3 What do you do when you're getting in too deep? For me, the solution is a comfortable todo list. I can open a HUD terminal with a single key press and submit a note quickly via $ tt add "do that later"

1 And here, not even one sentence into the article, started my first excursion from the excursion. My Vim mapping that searches for a keyword and offers corresponding links for inclusion did not give the expected result, so I tried troubleshooting the custom Google search I had set up years ago², then investigated free alternatives, and attempted registering for Bing's search API (until it asked for a credit card despite search being a "free" service).

I finally made several enhancements to my (unpublished) Vim plugin, so that I could finally do automatically in 2 seconds what would have been 60 seconds (open a new browser tab → Google search → right mouse button on the search result → Copy Link → close browser tab → switch back to Vim → paste → re-type title) — poor ROI, but it felt right.

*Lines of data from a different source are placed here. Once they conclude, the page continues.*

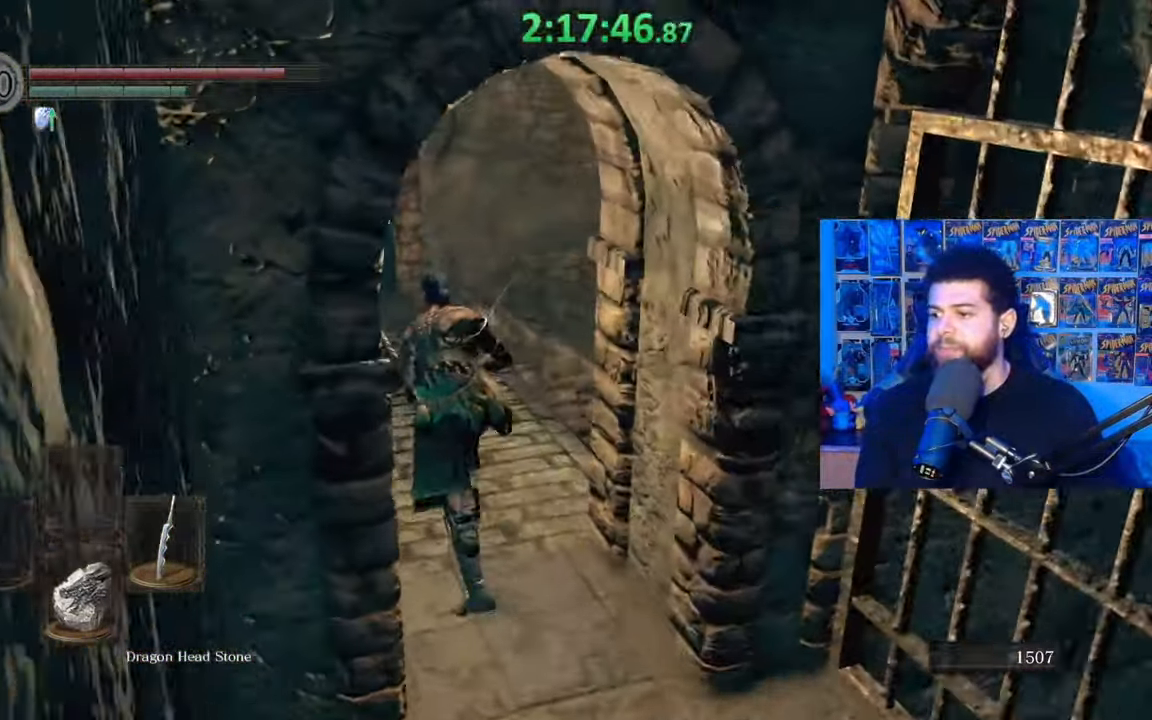
{"buttons": ["B"], "left_stick": "up", "right_stick": "center", "events": [[50, "B", "up"], [217, "right_stick", "down-right"], [317, "right_stick", "center"], [450, "B", "down"]]}
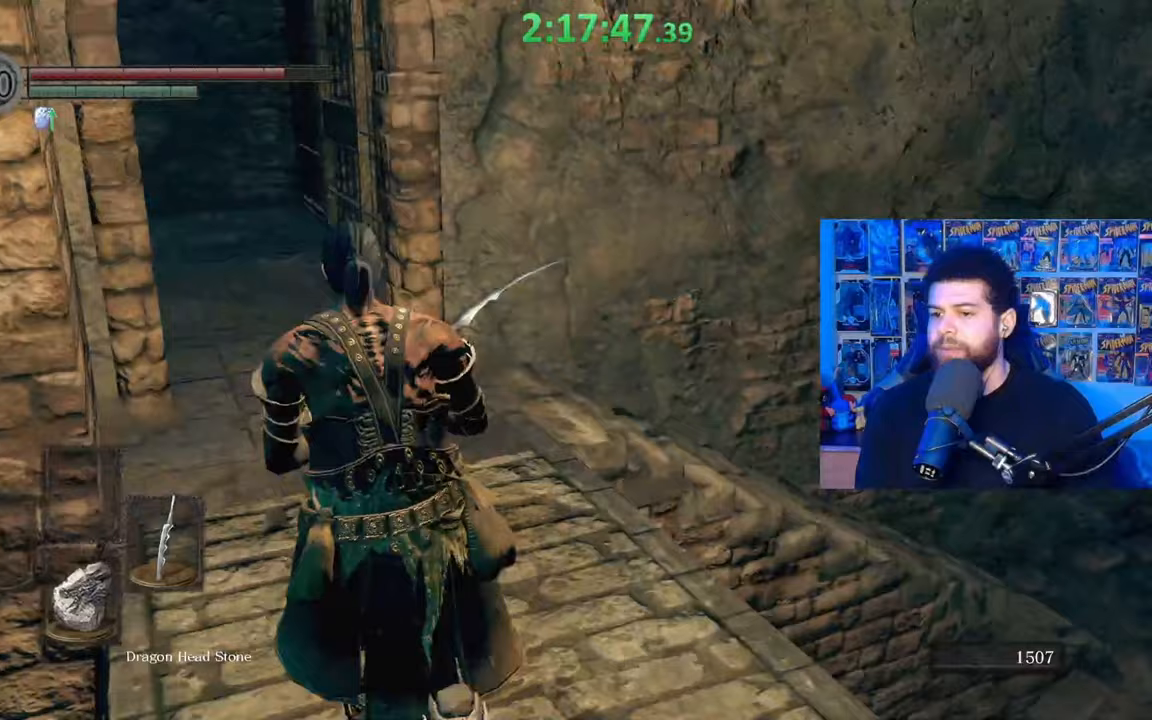
{"buttons": ["B"], "left_stick": "up", "right_stick": "right", "events": [[167, "right_stick", "right"], [367, "right_stick", "center"], [450, "right_stick", "right"]]}
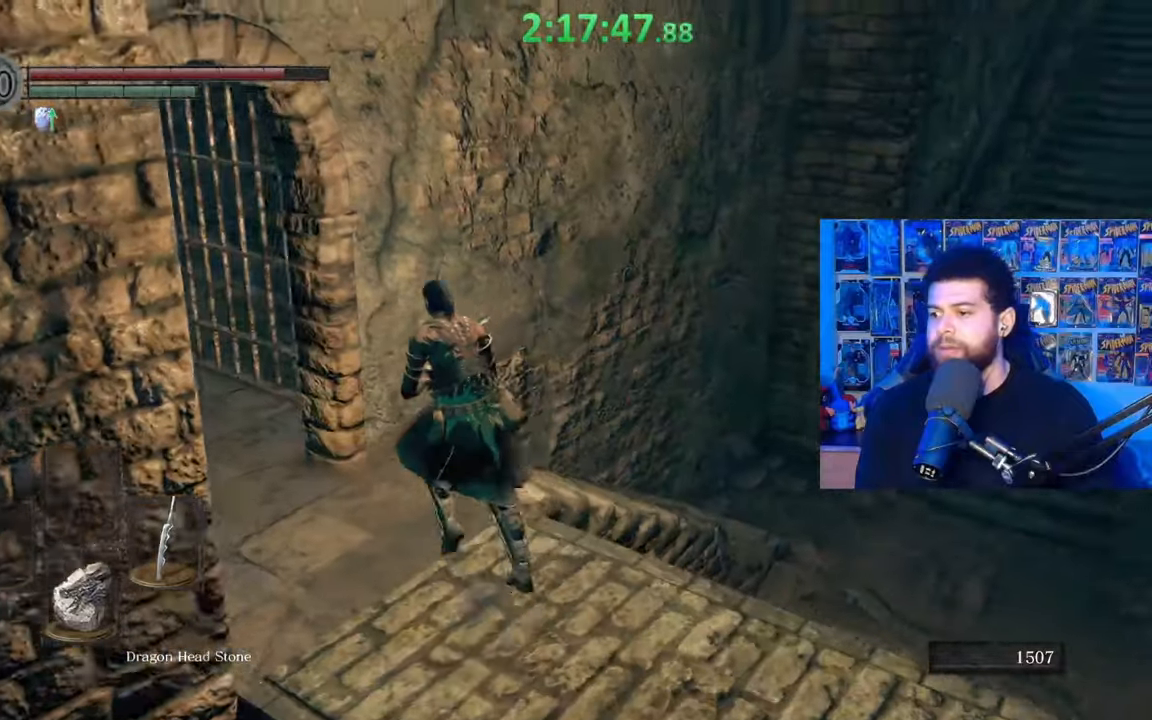
{"buttons": ["B"], "left_stick": "up", "right_stick": "center", "events": [[67, "right_stick", "center"], [167, "right_stick", "right"], [317, "right_stick", "center"]]}
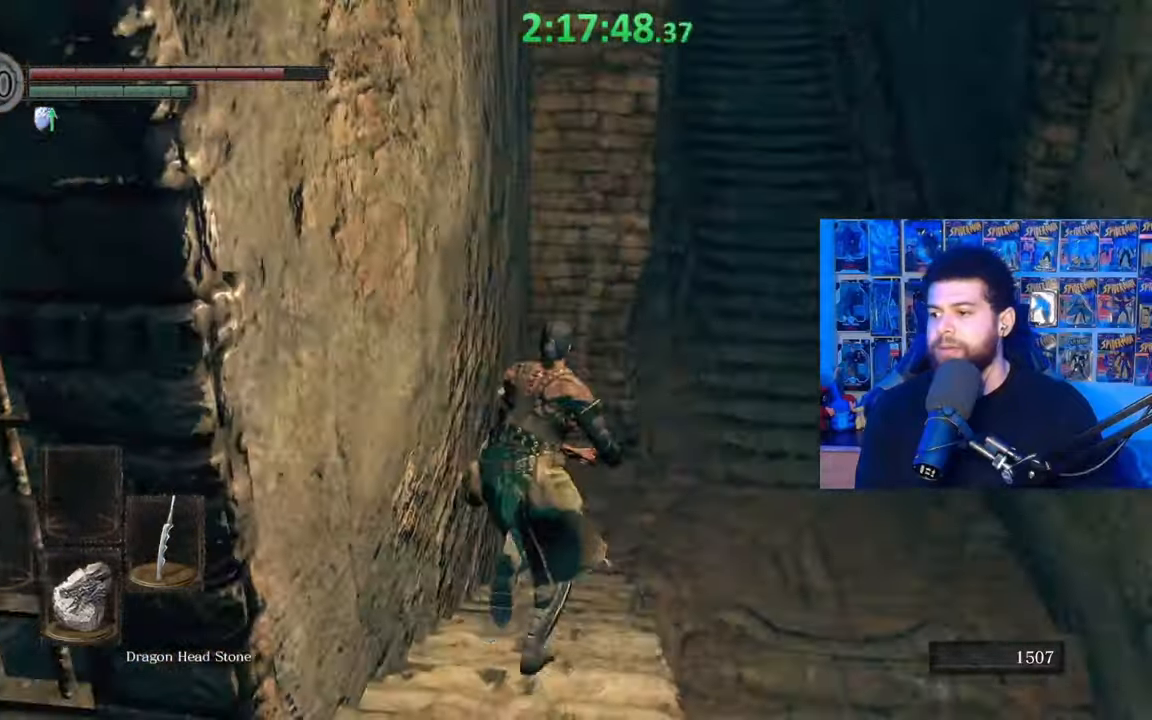
{"buttons": ["B"], "left_stick": "up", "right_stick": "center", "events": [[67, "right_stick", "up-right"], [167, "right_stick", "center"], [417, "right_stick", "up-right"], [467, "right_stick", "center"]]}
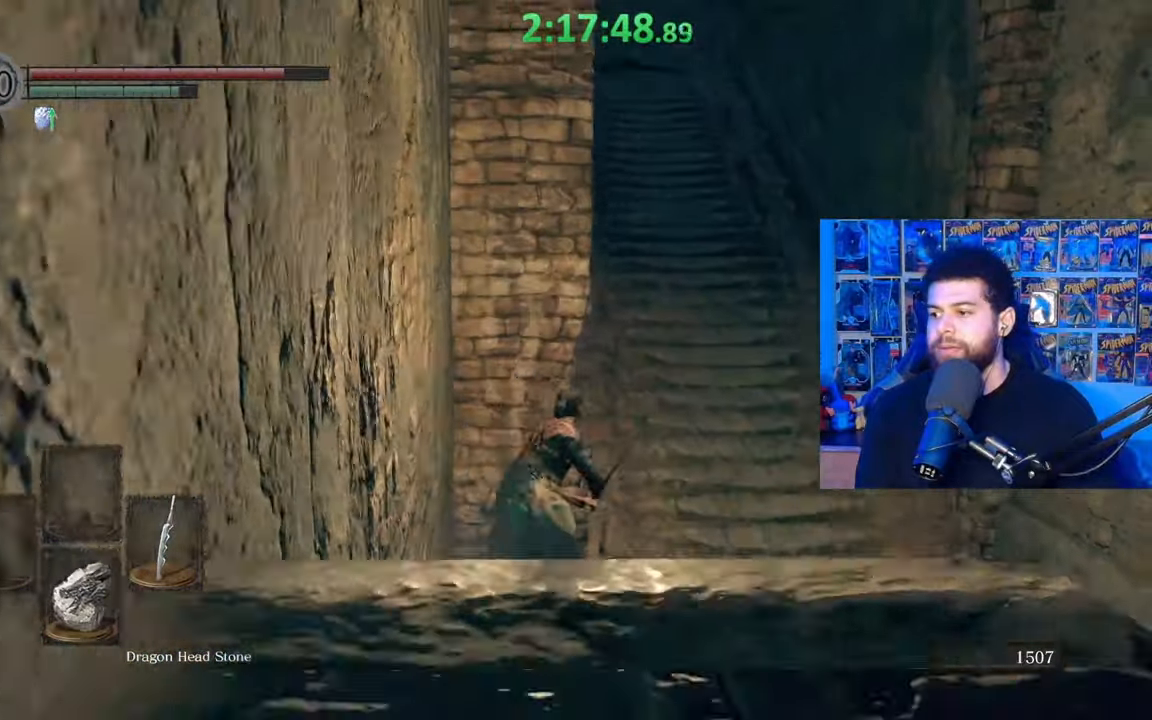
{"buttons": ["B"], "left_stick": "up", "right_stick": "center", "events": [[317, "right_stick", "left"], [417, "right_stick", "center"]]}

It all started with the accidental discovery of a style error (via ShellCheck)¹, complaining that items+="$item" is missing the round braces (items+=("$item")) for adding elements to an array. I then learned that += can be used (in Bash and Korn shell) for appending to a string. As that's much less ugly than foo="${foo}text", I wanted to automatically convert all such assignments, throughout my scripts.

I need to do a regular expression search across all Bash scripts to identify the places. Bash scripts can be identified via its #!/bin/bash shebang in the first line. So one way to implement this is one search to identify the script, generating a list of files, and then a second search on those files for all occurrences. (Another approach would be one combined search, but asserting both matches across lines is impossible with line-based tools like grep.)

design

In order to match shebangs, I need a regular expression search that can be limited to certain lines (the shebang has to be in the first line), and yields a list of matching files. If only every tool had such powerful regexes like Vim (which can easily assert a match in line 1 via \%1l; cp. :help /\%l)! But even the gold standard PCRE apparently struggle with that. Common Unix tools like grep only offer simple stuff (and that confusingly in two variants, basic and "extended"). But sed has separate addressing, so a shebang search can be done via 1{ /^#!/ }. On the other hand, sed doesn't have grep's --files-with-matches option (but GNU sed can print the current filename via the F command).

So, let's write a sedf wrapper that simplifies a sed-based search yielding matching files, and use that to build a find-shebang command. That one will take find arguments (where to start searching, maybe limiting to newer files, and important for my goal to do another search on those found files via -exec grep ... +), and one custom argument to restrict the shebangs (here: to Bash).

If all of this sounds like overkill, it certainly is for this particular task — a few manual steps achieve this much faster than just getting started with the first script is. But the motivation for toolsmithing is identifying generic tools that help achieve common tasks. More universal and modular tools offer more potential applicability in the future, and with that the hope that the effort will pay off.

sedf

That small first command wasn't a lot of effort, but also doesn't save much: Some crucial sed options (-n, --separate) need not be supplied, it fails when there are no matches, and deduplicates reported files (so that the patterns do not need to care about matching only once per file).

While testing that first step towards find-shebang, I soon realized that getting the candidate files (likely under source control) also isn't trivial; a search over all of my repositories would likely also pick up version control metadata, backups, etc. Reusing the ack-grep tool as a provider for candidate files would eliminate that problem — the best tool is the one I don't have to write and maintain.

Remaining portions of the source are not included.